Search the data for the string "metal", and report each line where it is found.

Supplied material
- - - - - - -

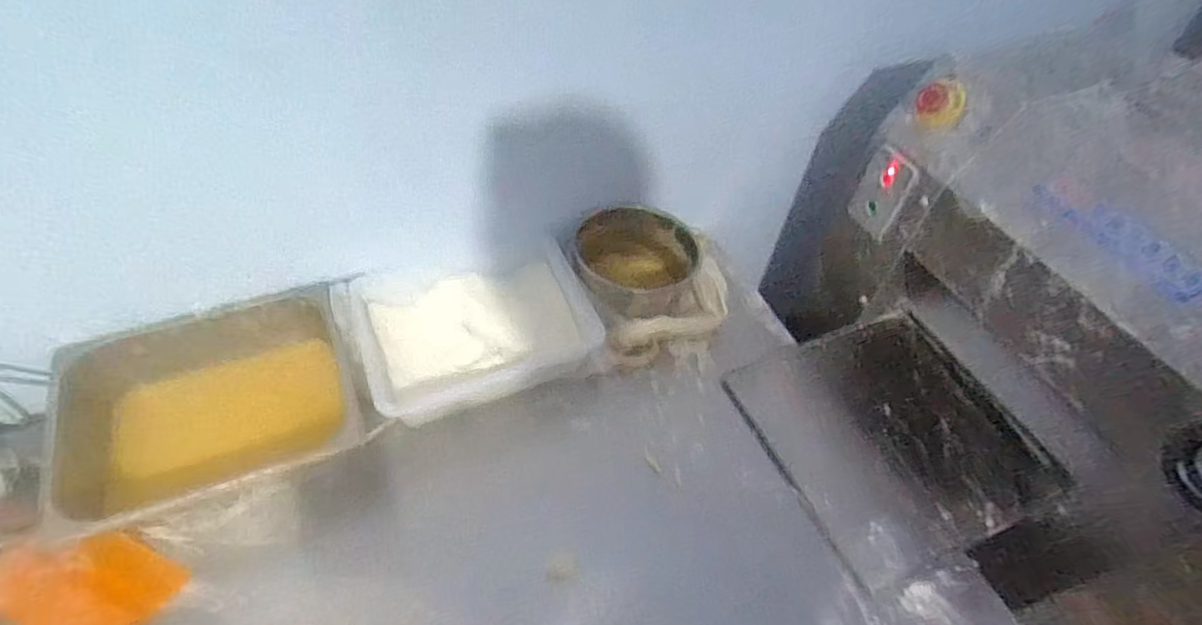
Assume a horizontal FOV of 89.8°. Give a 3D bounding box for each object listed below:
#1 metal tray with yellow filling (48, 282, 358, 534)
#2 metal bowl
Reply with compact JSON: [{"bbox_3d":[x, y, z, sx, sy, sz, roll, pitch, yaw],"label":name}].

- - - - - - -

Answer section
#1 metal tray with yellow filling (48, 282, 358, 534)
#2 metal bowl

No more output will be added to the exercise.